### DESCRIPTION OF THE TASK
Reproduce the passage below about the podcast "Uncivil" and the Freedman's Memorial word for word, from its first sentence to its last.

### EXTRACT TO READ
***

A new podcast debuted a couple weeks ago called “Uncivil.” It focuses on the divisions in our country that caused the Civil War and that still divide us today. As their website announces, they aim to “ransack the official version of the Civil War, and take on the history you grew up with.” In its first few episodes it has lived up to that claim, dismantling persistent myths about the Civil War era.

The first episode featured a prologue which left a lasting impression on me. In the segment, hosts Jack Hitt and Chenjerai Kumanyika stand in Lincoln Park in Washington D.C. The sounds of a busy city hum in the background as they describe the Freedman’s Memorial (also known as the Emancipation Memorial). The statue depicts Lincoln standing over a kneeling freedman, his hand extended in a sort of blessing, perhaps bidding him to stand. The freedman still wears shackles but his chains have been broken.

The memorial represents an effort to celebrate a great moment in our history but sadly, as they observe, it looks for all the world as though the freedman is stooping to shine Lincoln’s boots. And it perpetuates the myth of Lincoln as the Great Emancipator, single-handedly striking down slavery with a stroke of the pen.[1] The depiction of a crouched, half-naked former slave does not, as Kumanyika states, “give credit or represent the agency of black people in freeing themselves.” He pauses, then says, “I hate this statue.”

As I listened, I recalled a similar sense of revulsion. I have never seen the Washington statue. But I well remember the first time I saw its copy in Boston when I was in high school. I remember being confused and disgusted. We can assume that this is not the reaction that the artist was shooting for. It is a work of art aiming to convey a positive message…and badly misses the mark. This was apparent even at the time of its unveiling.

***

### SUPPLIED INFORMATION
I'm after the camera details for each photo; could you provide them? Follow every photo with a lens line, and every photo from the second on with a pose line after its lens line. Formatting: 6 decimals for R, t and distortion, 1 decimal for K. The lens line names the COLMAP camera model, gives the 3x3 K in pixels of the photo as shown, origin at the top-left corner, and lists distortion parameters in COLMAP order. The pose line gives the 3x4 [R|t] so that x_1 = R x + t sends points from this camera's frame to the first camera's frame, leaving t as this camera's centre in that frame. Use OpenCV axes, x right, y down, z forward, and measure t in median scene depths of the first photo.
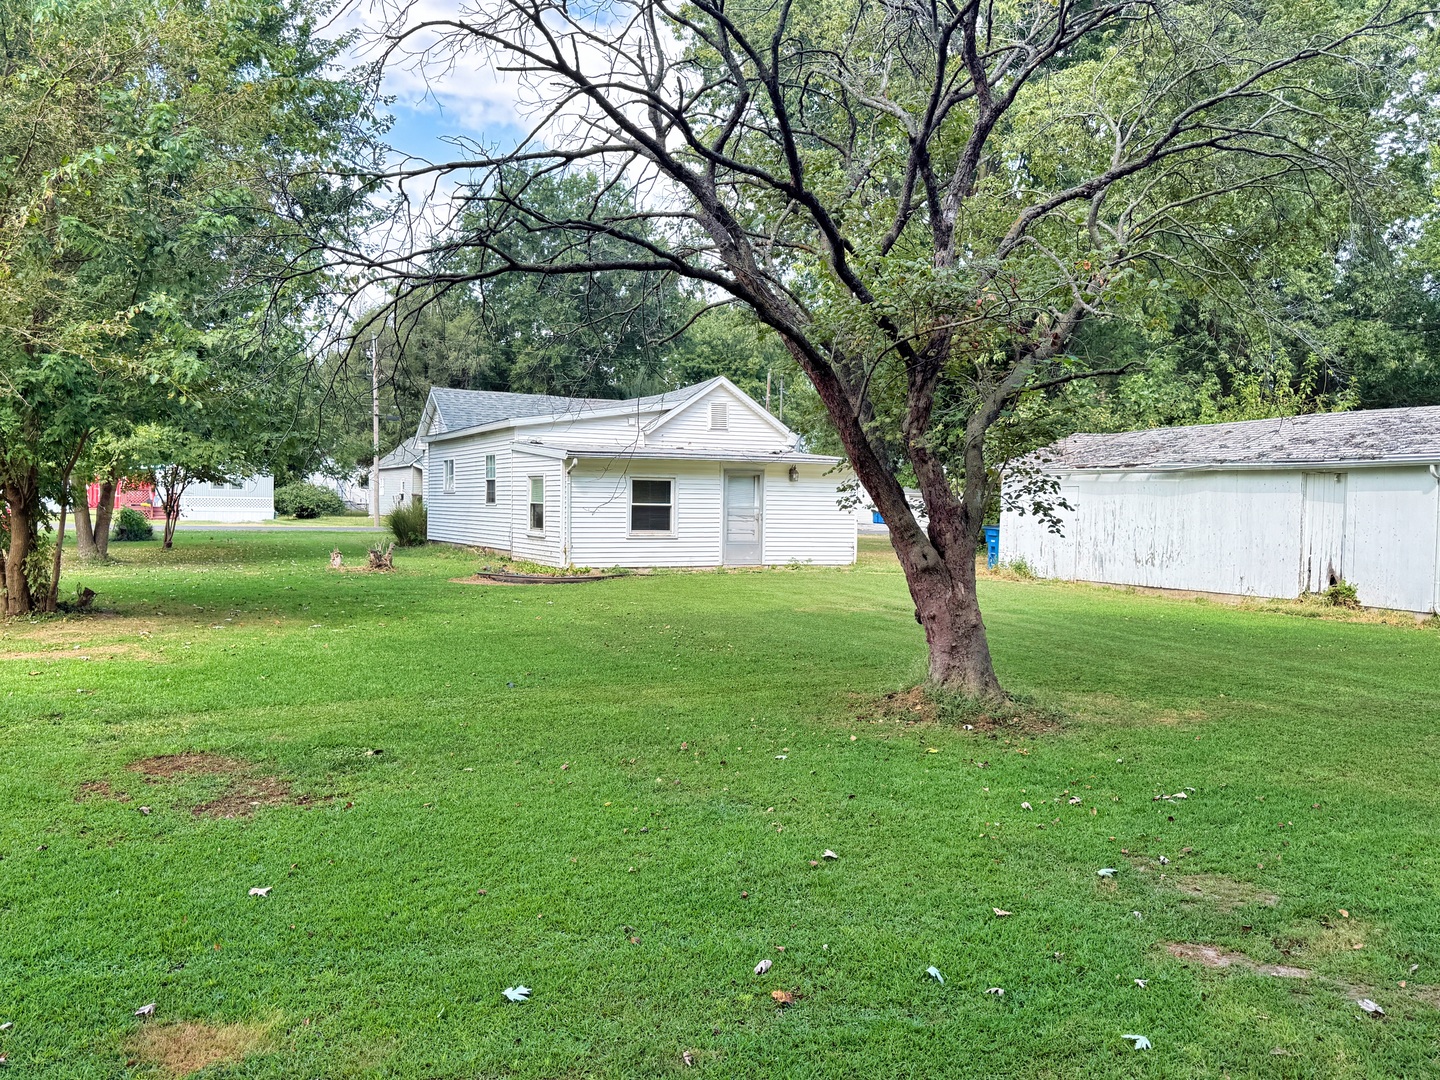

***

### EXERCISE ANSWER
A new podcast debuted a couple weeks ago called “Uncivil.” It focuses on the divisions in our country that caused the Civil War and that still divide us today. As their website announces, they aim to “ransack the official version of the Civil War, and take on the history you grew up with.” In its first few episodes it has lived up to that claim, dismantling persistent myths about the Civil War era.

The first episode featured a prologue which left a lasting impression on me. In the segment, hosts Jack Hitt and Chenjerai Kumanyika stand in Lincoln Park in Washington D.C. The sounds of a busy city hum in the background as they describe the Freedman’s Memorial (also known as the Emancipation Memorial). The statue depicts Lincoln standing over a kneeling freedman, his hand extended in a sort of blessing, perhaps bidding him to stand. The freedman still wears shackles but his chains have been broken.

The memorial represents an effort to celebrate a great moment in our history but sadly, as they observe, it looks for all the world as though the freedman is stooping to shine Lincoln’s boots. And it perpetuates the myth of Lincoln as the Great Emancipator, single-handedly striking down slavery with a stroke of the pen.[1] The depiction of a crouched, half-naked former slave does not, as Kumanyika states, “give credit or represent the agency of black people in freeing themselves.” He pauses, then says, “I hate this statue.”

As I listened, I recalled a similar sense of revulsion. I have never seen the Washington statue. But I well remember the first time I saw its copy in Boston when I was in high school. I remember being confused and disgusted. We can assume that this is not the reaction that the artist was shooting for. It is a work of art aiming to convey a positive message…and badly misses the mark. This was apparent even at the time of its unveiling.